De nos jours, le 28 rue de Charenton abrite le Centre hospitalier national d’ophtalmologie des Quinze-Vingts.
2.Un mot sur la rue de Charenton.
La rue de Charenton est une longue artère du 12e arrondissement (arrondissement qu’elle traverse dans sa quasi-totalité) qui s’étend de la place de la Bastille, jusqu’aux limites de Paris, à hauteur de Charenton-le-Pont, dont elle tire son nom. Cette voie existe depuis l’antiquité romaine, mais elle était, à cette époque, située hors des murs de Lutèce. Elle est située sur la rive droite du lit supérieur de la Seine et toutes les constructions situées entre elles et la Seine se situent en zone inondable (ce qui s’est d’ailleurs produit en 1910).

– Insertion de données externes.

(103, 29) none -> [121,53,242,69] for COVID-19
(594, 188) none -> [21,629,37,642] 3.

Parmi les sites particuliers de cette rue on notera :
-N°2-22 : Opéra Bastille.
-N°23-25 : Maison du 17e.
-N°24-34 : Hôpital des Quinze-Vingts.
-N°49 : Lycée de Théophile Gautier.
-N°49-51 : Immeubles du 17e dits cour du Bel-Air.

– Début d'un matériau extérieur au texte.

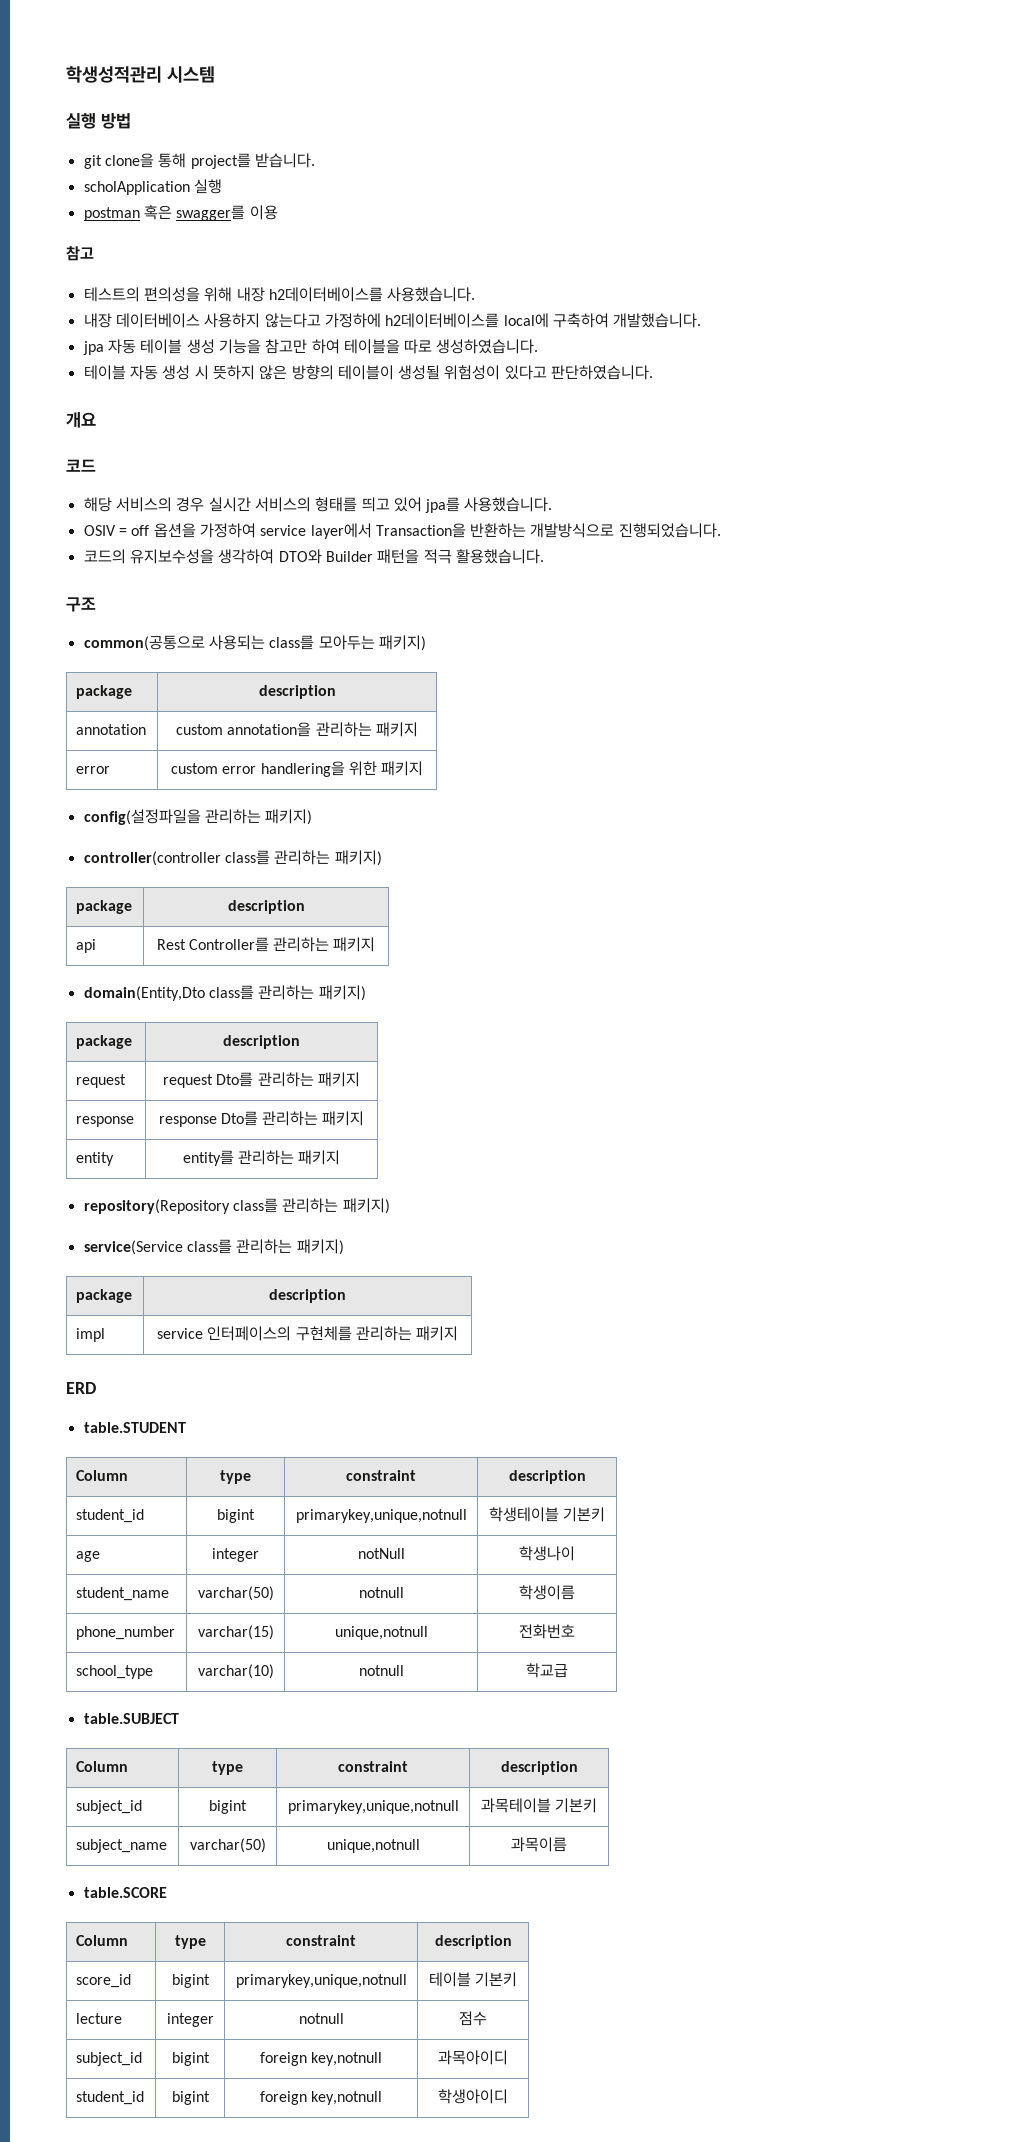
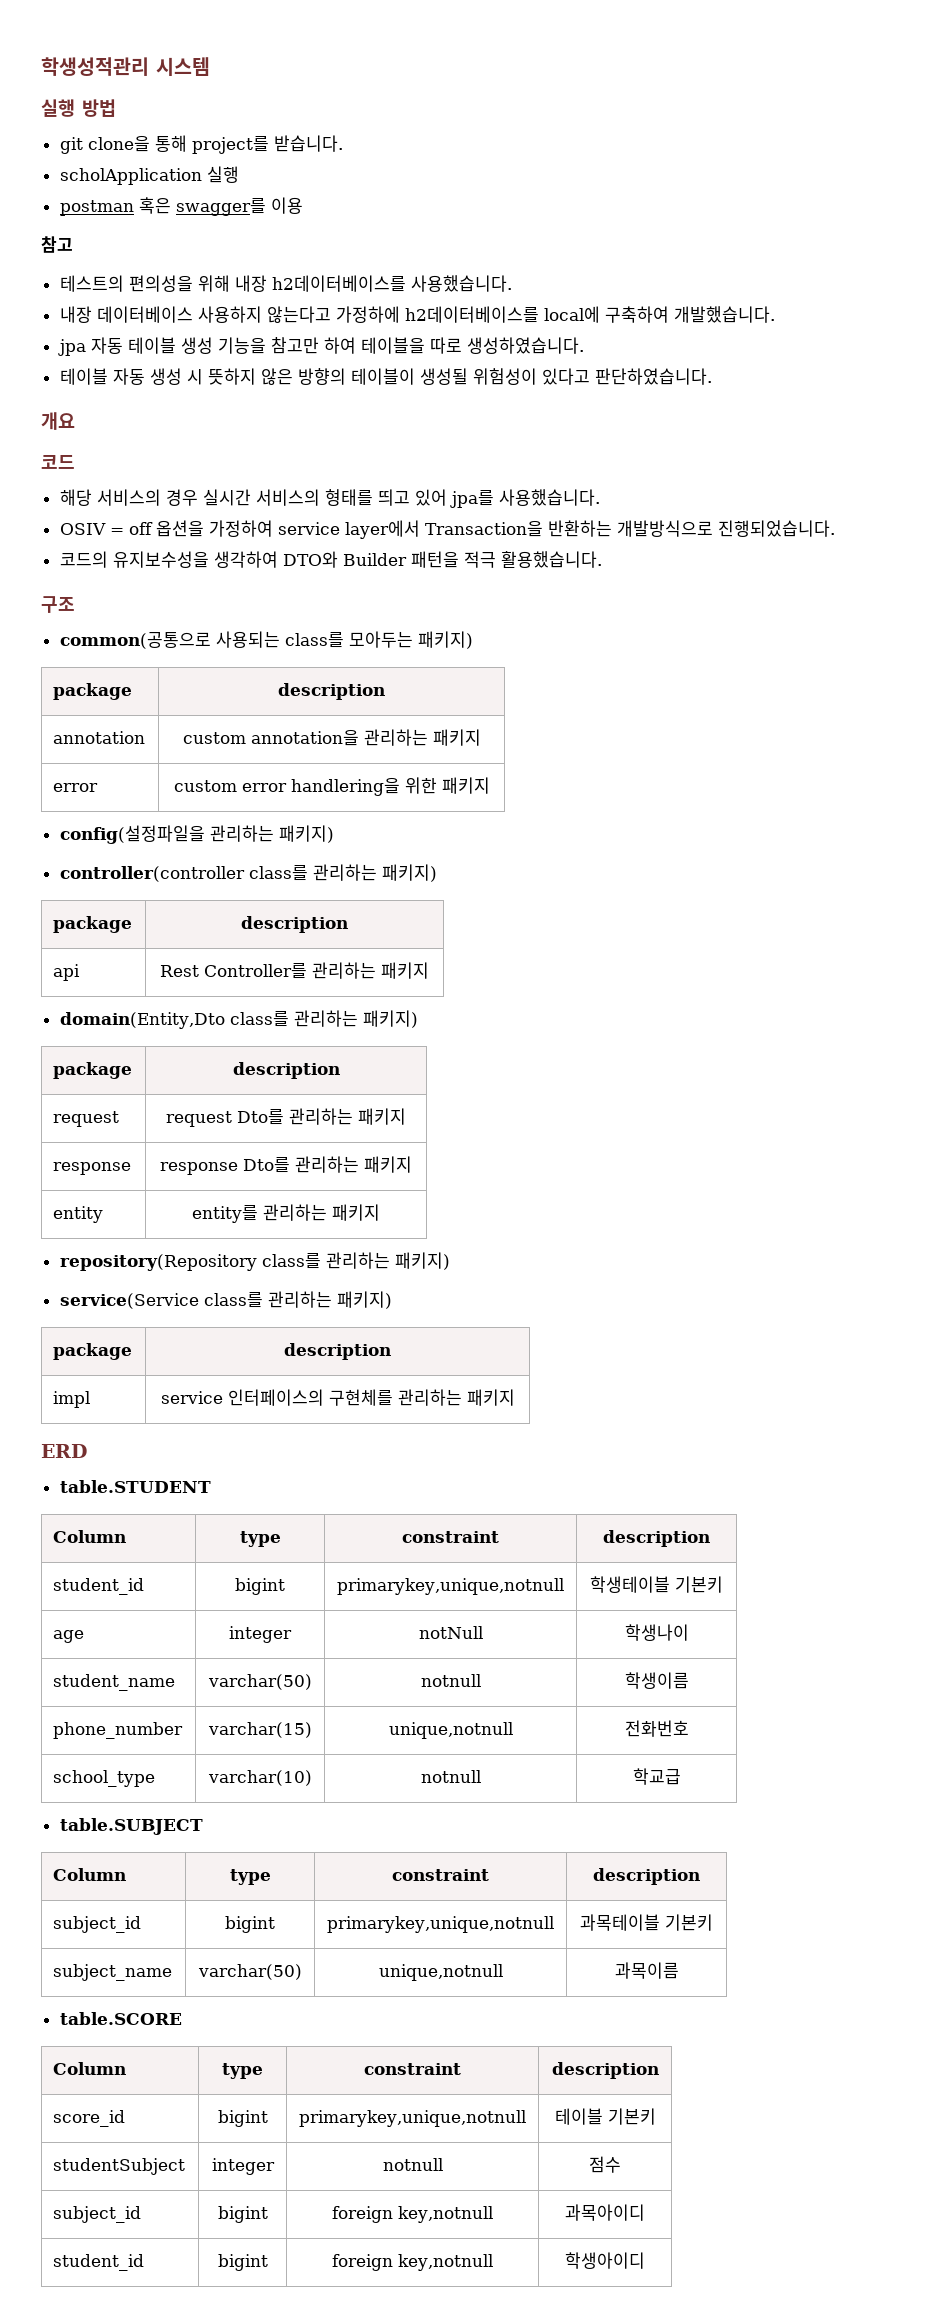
[76,2013,123,2024] lecture -> [53,2158,186,2175] studentSubject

-N°59-61 : Immeuble du 18e, ancienne manufacture Krieger.
-N°189 : Mairie du 12e arrondissement.
-N°304 : Borne murale datant de 1726 (règne de Louis XV), interdisant de construire au-delaà de cette limite jusqu’au village suivant.
-N°327 (jusqu’à la fin de la rue) : Cimetière de Bercy.
Eric TIMMERMANS.
Sources : « Connaissance du Vieux Paris – Rive Droite », J. Hillairet, Editions Princese, 1951-1953-1954, p. 357-358 / « Guide de Paris mystérieux », Les guides noirs, Editions Tchou Princesse, 1979.